Wild coach Mike Yeo said it was a welcome sight seeing Parise back on the ice, but he added that his players must guard themselves against sitting around waiting for him.
“We’ve got to make sure we bounce back from [Tuesday’s 3-0 loss to Ottawa],” Yeo said, referring to Thursday’s game against the Edmonton Oilers.
Despite no full practices in a week, Yeo gave his players an option to practice Wednesday. About a dozen took part in a 3-on-3 scrimmage.
Yeo explained after watching Tuesday’s game again, “It’s clear we couldn’t get to loose pucks … couldn’t win our battles … couldn’t move our feet when we got the puck.
“We would love to have some practice time,” but Yeo said that with so many games in a short period of time with travel, “we’ve got to make sure we put some fuel back in the tank.”
Incidentally, assistant coach Darryl Sydor wore the captain’s “C” during that 3-on-3 scrimmage and volunteered that he scored three goals, including the winner.
“He was handing out the jerseys and he happened to hand himself out the one with the ‘C’ on it,” Yeo joked. “He’s officially the 17th defenseman in our organization. It might be lower than that actually.”
Koivu healing quickly
Captain Mikko Koivu, who had ankle surgery Jan. 6, already is walking without the aid of crutches and without a visible limp.
“It’s amazing,” Yeo said. “I know he’s motivated to get back.”
Goalie Josh Harding (illness) took part in Wednesday’s practice. Defenseman Jared Spurgeon, who has missed six games because of a broken foot, is no longer wearing a boot, Yeo said, and is close to skating.
Parise said the blessing of being injured is that he has gotten to be by the side of his wife, Alisha, and his newborn twins, Emelia and Jaxson, during the first week of their lives.

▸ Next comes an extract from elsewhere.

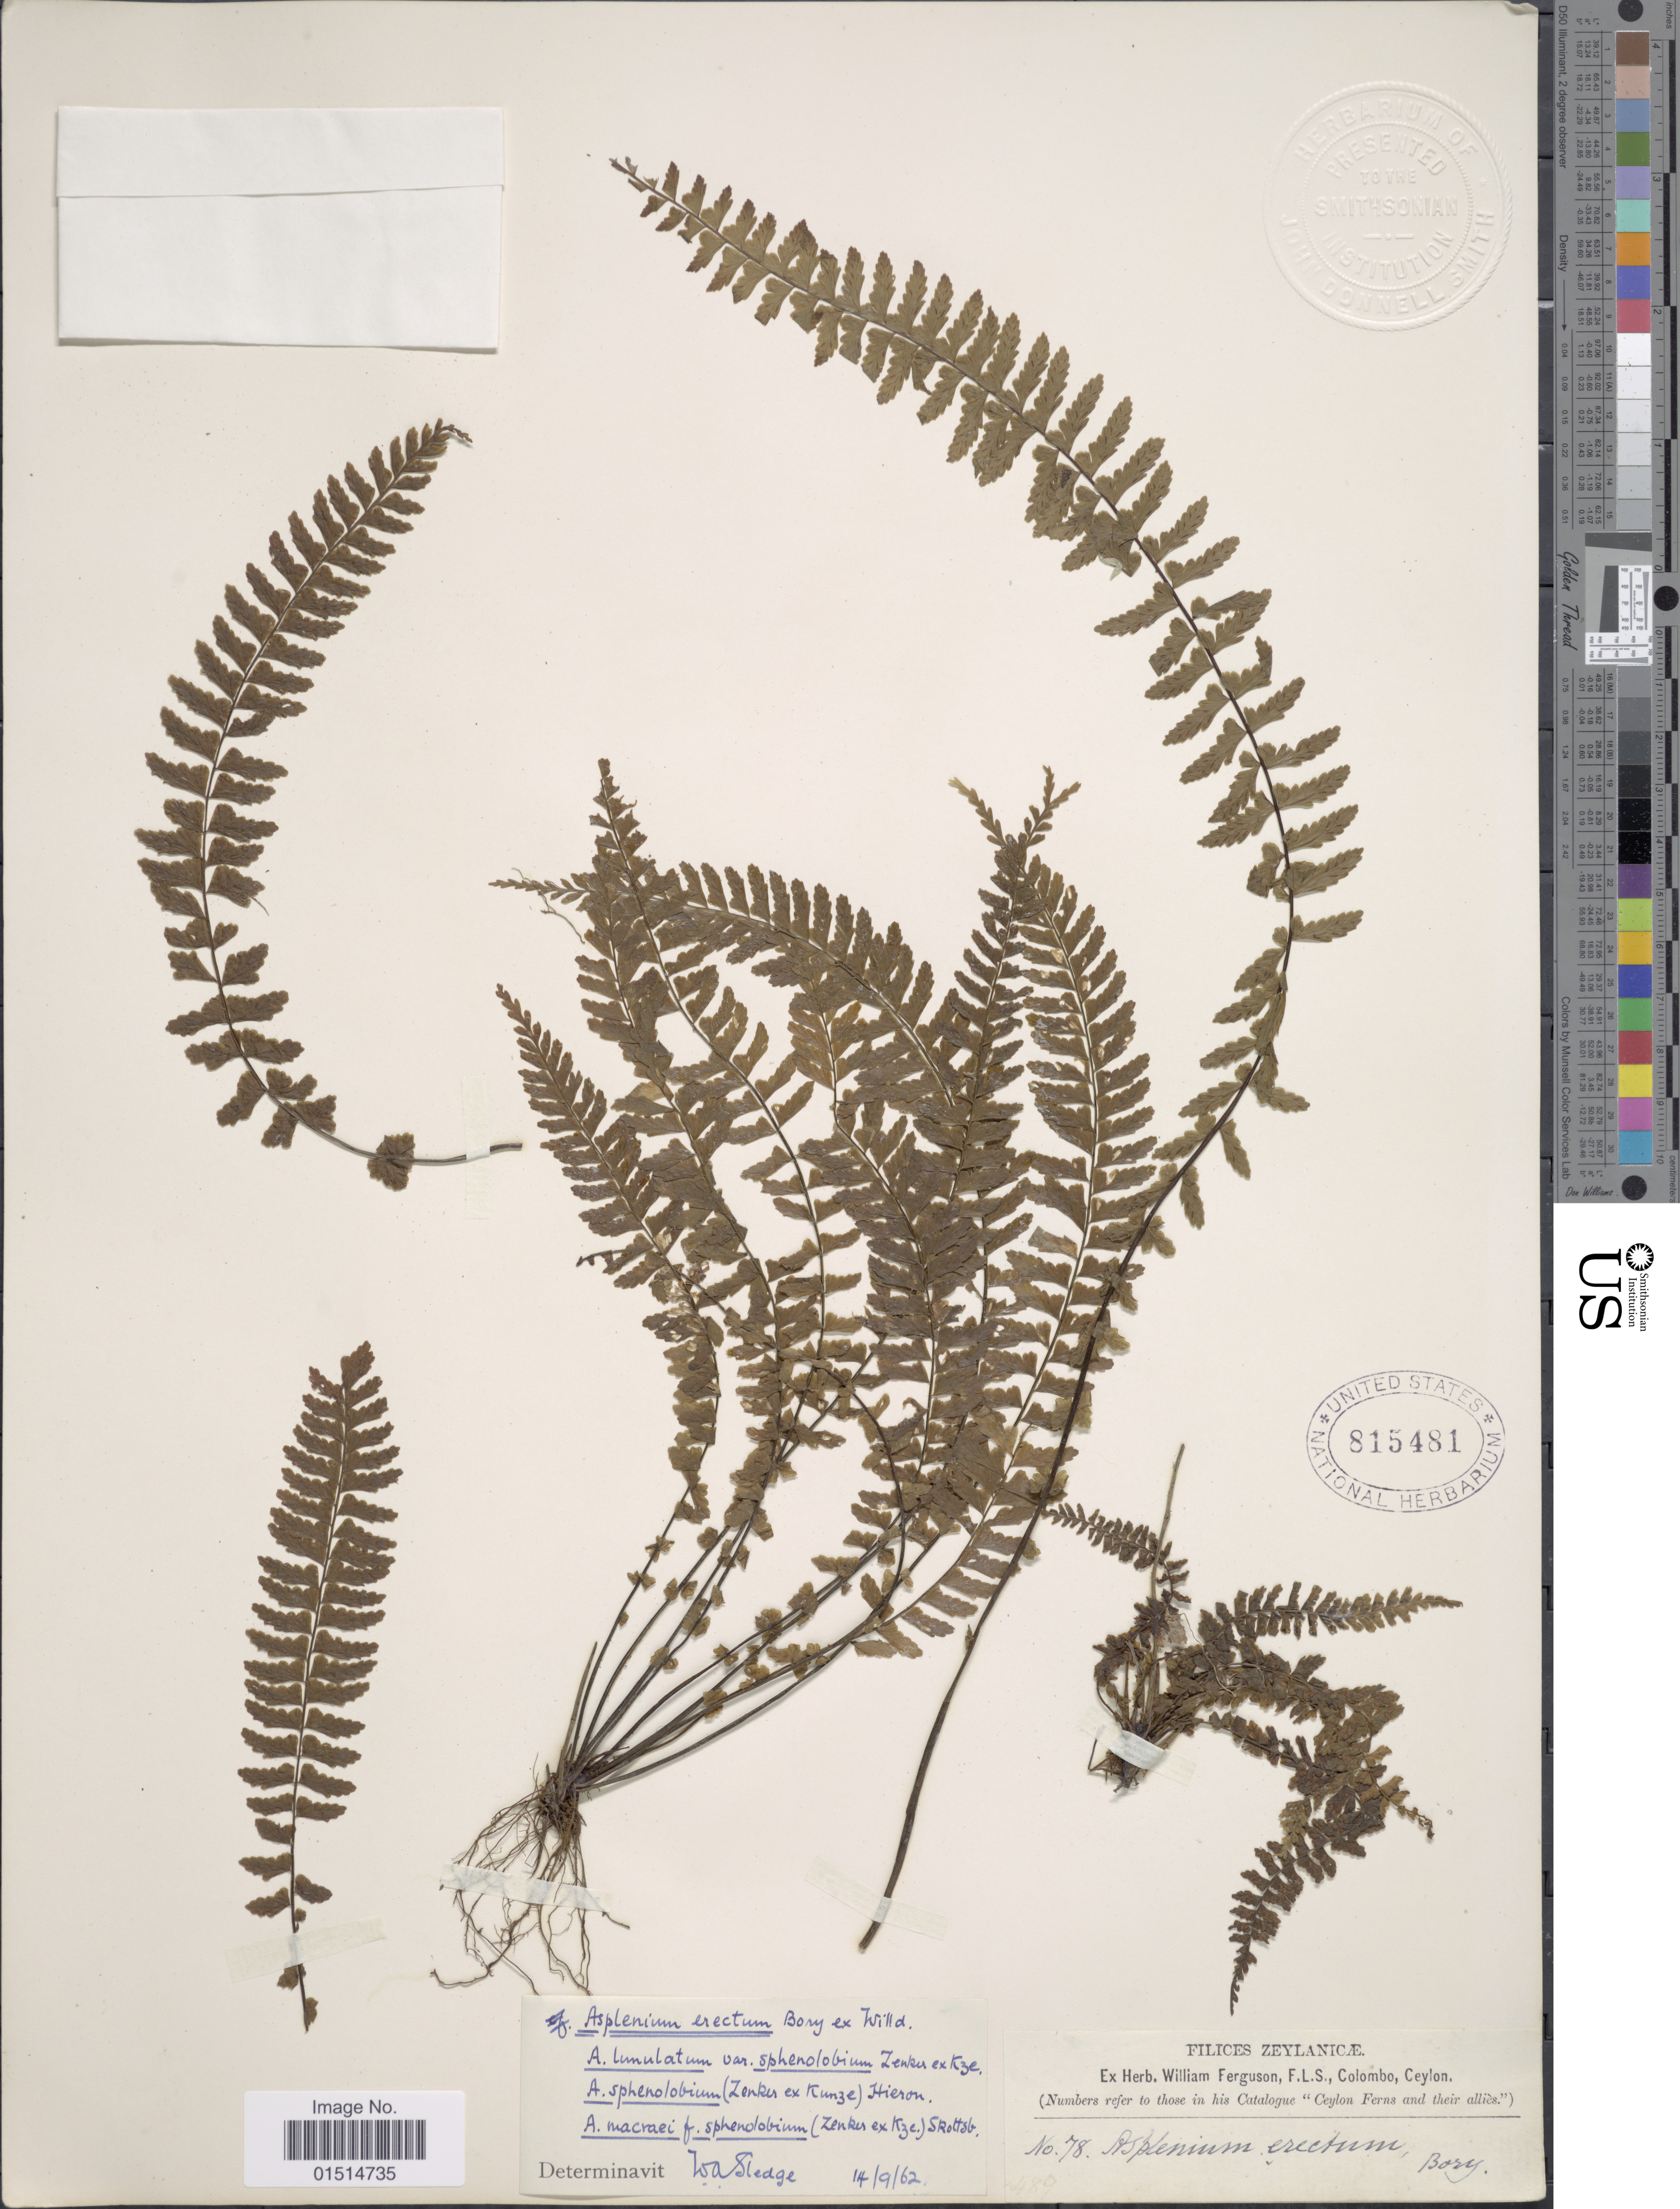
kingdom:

They were born a minute apart Jan. 8.
“It’s been the greatest thing ever. I couldn’t be happier,” Parise said. “It’s 10 times better than the way people describe it. Everyone says it’s the greatest thing in the world. You hear them, but you don’t really hear them until you go through it and see it and have them at home, it’s incredible.”
Cloquet’s Jamie Langenbrunner, a two-time Stanley Cup-winning forward who captained the United States to a silver medal at the 2010 Vancouver Olympics, retired Wednesday after 16 seasons.
“When I was a younger guy [with New Jersey], he was so good to me and had me over his house for dinner and things like that with his family,” Parise said.
“I sat next to him in the locker room. He talked to me a lot about being a professional and about playing the game the right way. I had my best years career-wise playing with him, so I owe him a lot.”